_Task requirements_
Copy every line of the data that contains the string "serving".

_Source material_
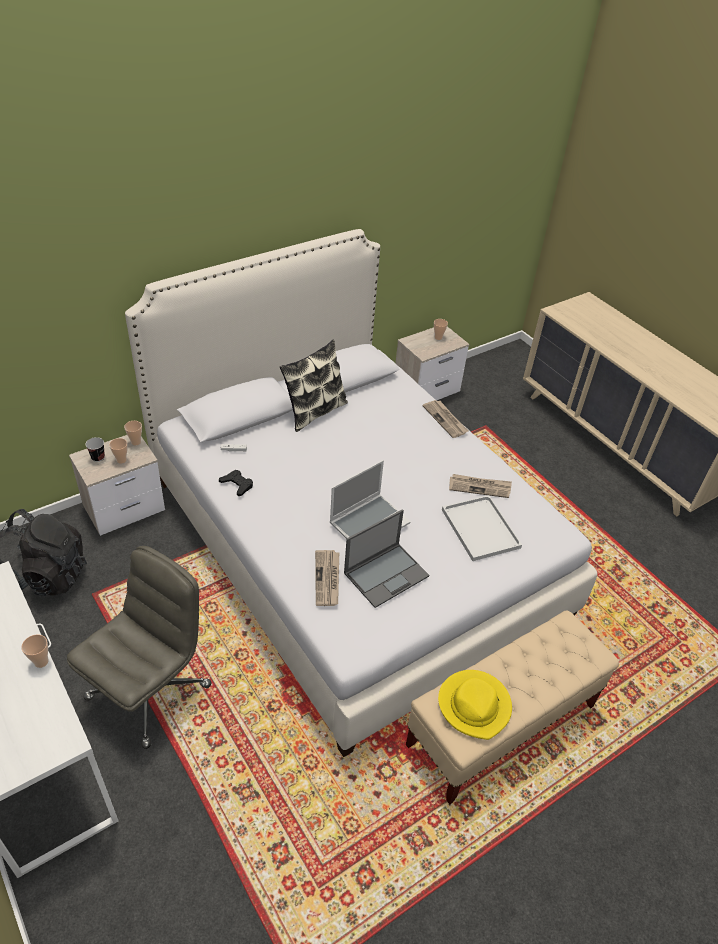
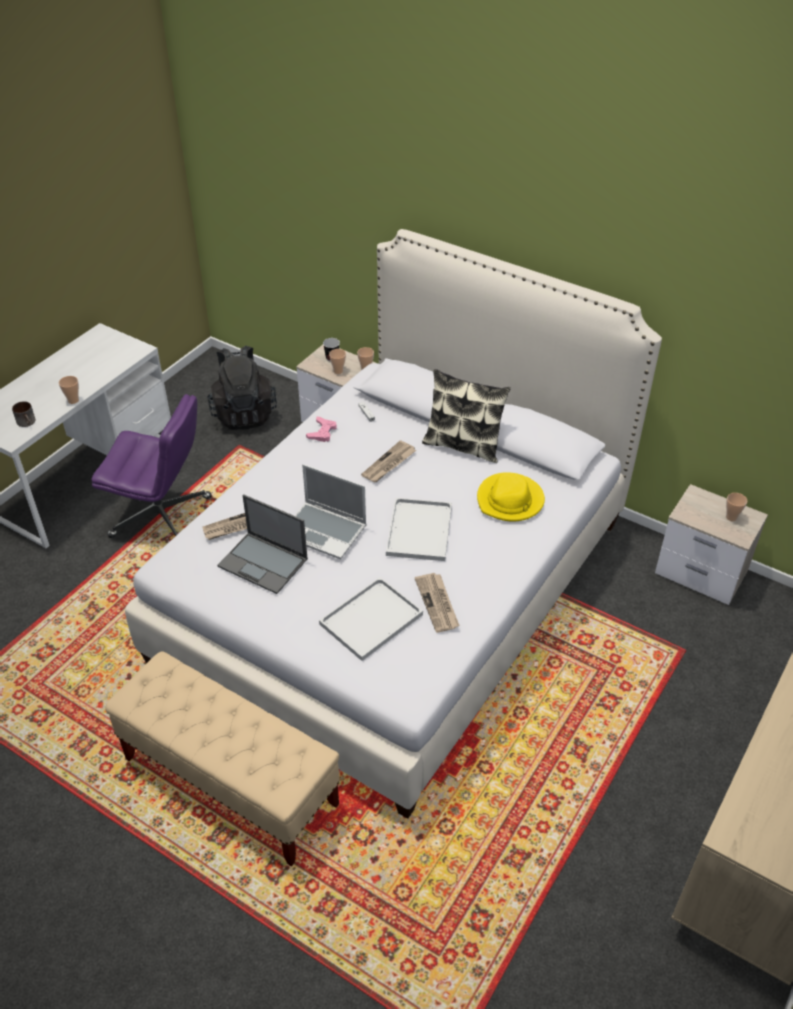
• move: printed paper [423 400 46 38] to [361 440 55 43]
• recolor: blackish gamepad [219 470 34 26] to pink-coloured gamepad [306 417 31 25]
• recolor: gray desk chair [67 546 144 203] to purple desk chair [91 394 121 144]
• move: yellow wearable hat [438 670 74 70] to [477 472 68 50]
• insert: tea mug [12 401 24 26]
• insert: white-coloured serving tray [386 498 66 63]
--
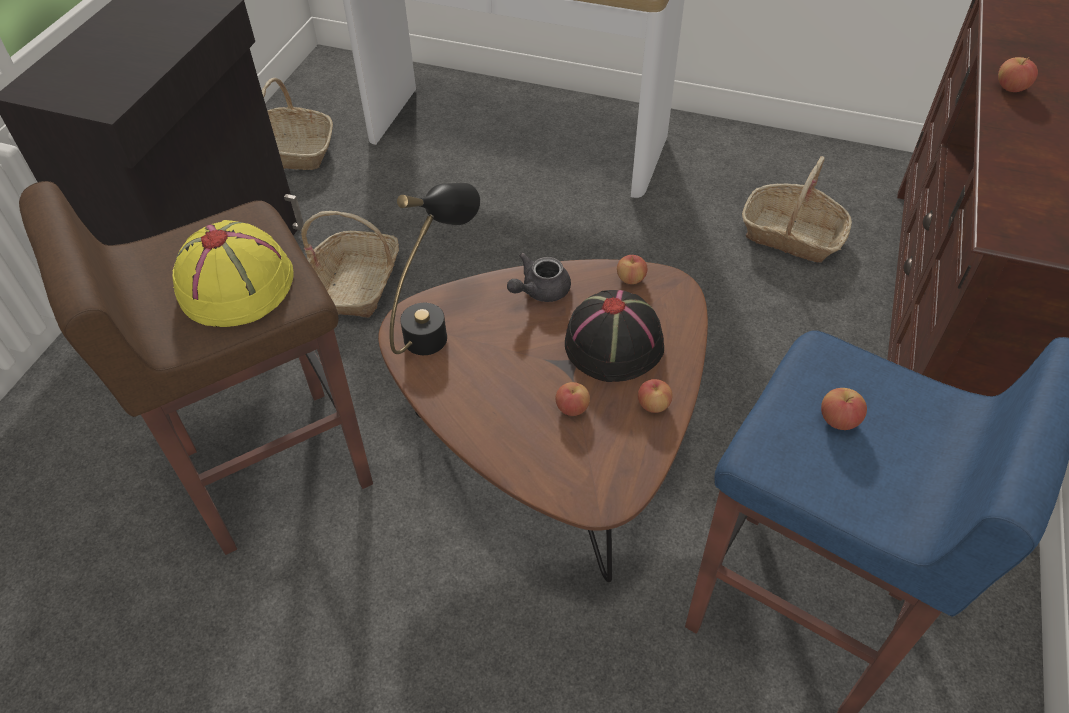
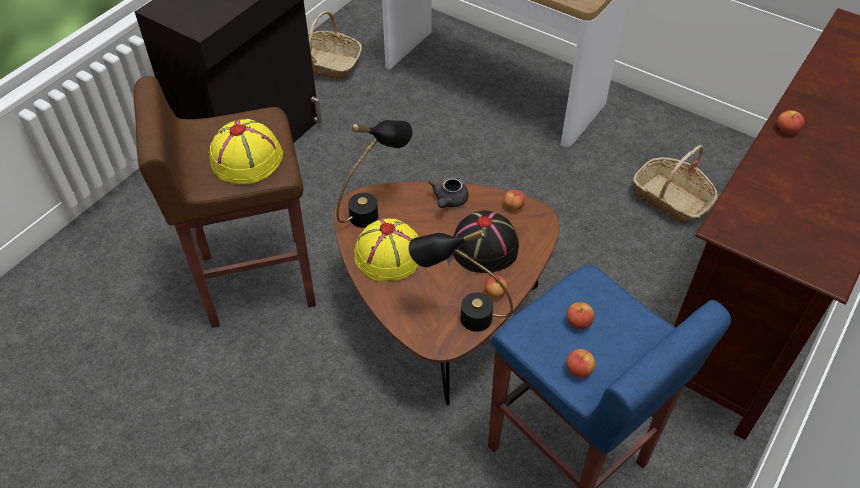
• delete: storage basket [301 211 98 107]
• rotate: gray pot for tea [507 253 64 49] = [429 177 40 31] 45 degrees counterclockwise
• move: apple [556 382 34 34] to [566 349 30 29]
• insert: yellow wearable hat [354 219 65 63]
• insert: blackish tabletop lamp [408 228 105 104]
---
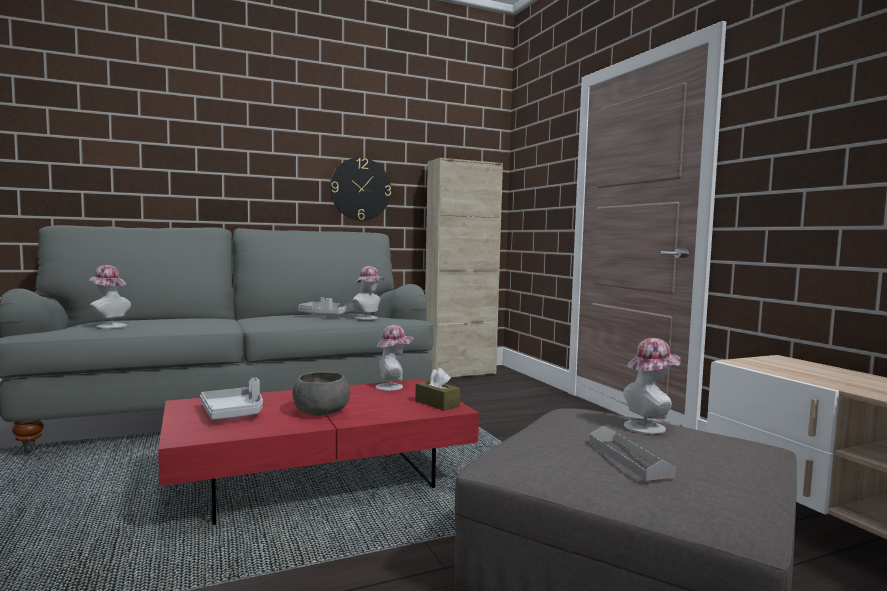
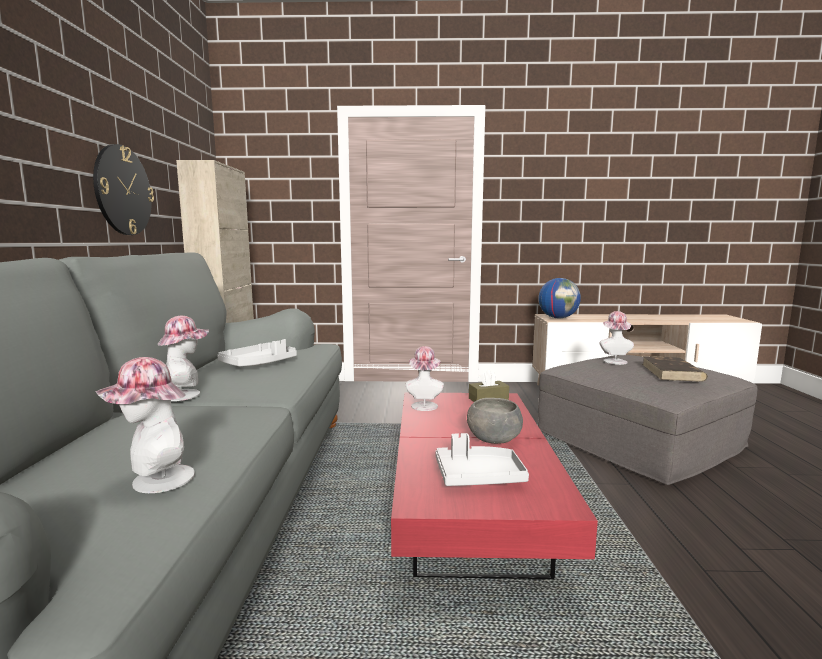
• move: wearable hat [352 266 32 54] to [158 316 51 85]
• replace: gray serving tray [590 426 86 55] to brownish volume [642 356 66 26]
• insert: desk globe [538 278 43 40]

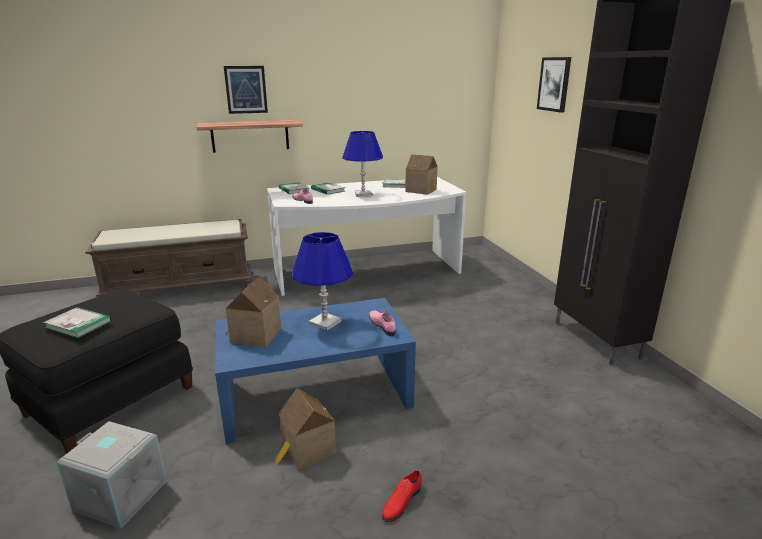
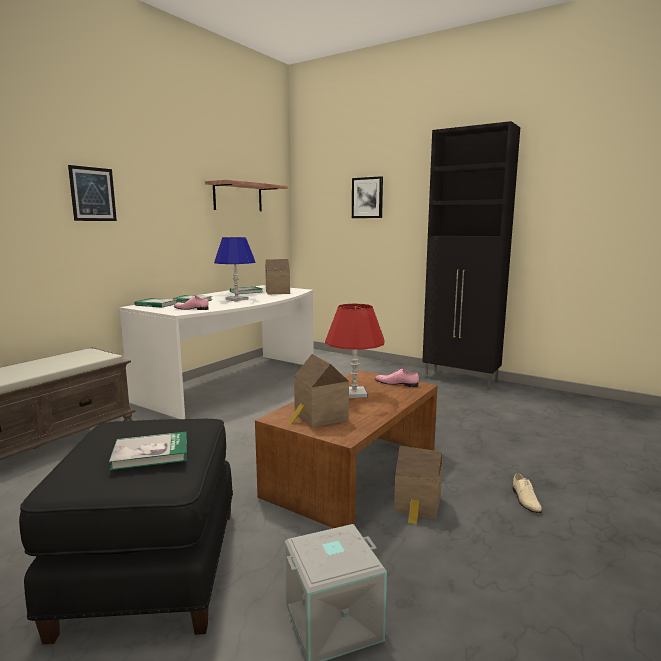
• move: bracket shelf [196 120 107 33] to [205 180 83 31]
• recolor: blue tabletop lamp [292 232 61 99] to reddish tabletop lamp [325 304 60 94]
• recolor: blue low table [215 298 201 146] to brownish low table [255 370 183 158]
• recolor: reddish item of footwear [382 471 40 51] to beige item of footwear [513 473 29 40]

_Completed task_
• insert: white-coloured serving tray [386 498 66 63]
• replace: gray serving tray [590 426 86 55] to brownish volume [642 356 66 26]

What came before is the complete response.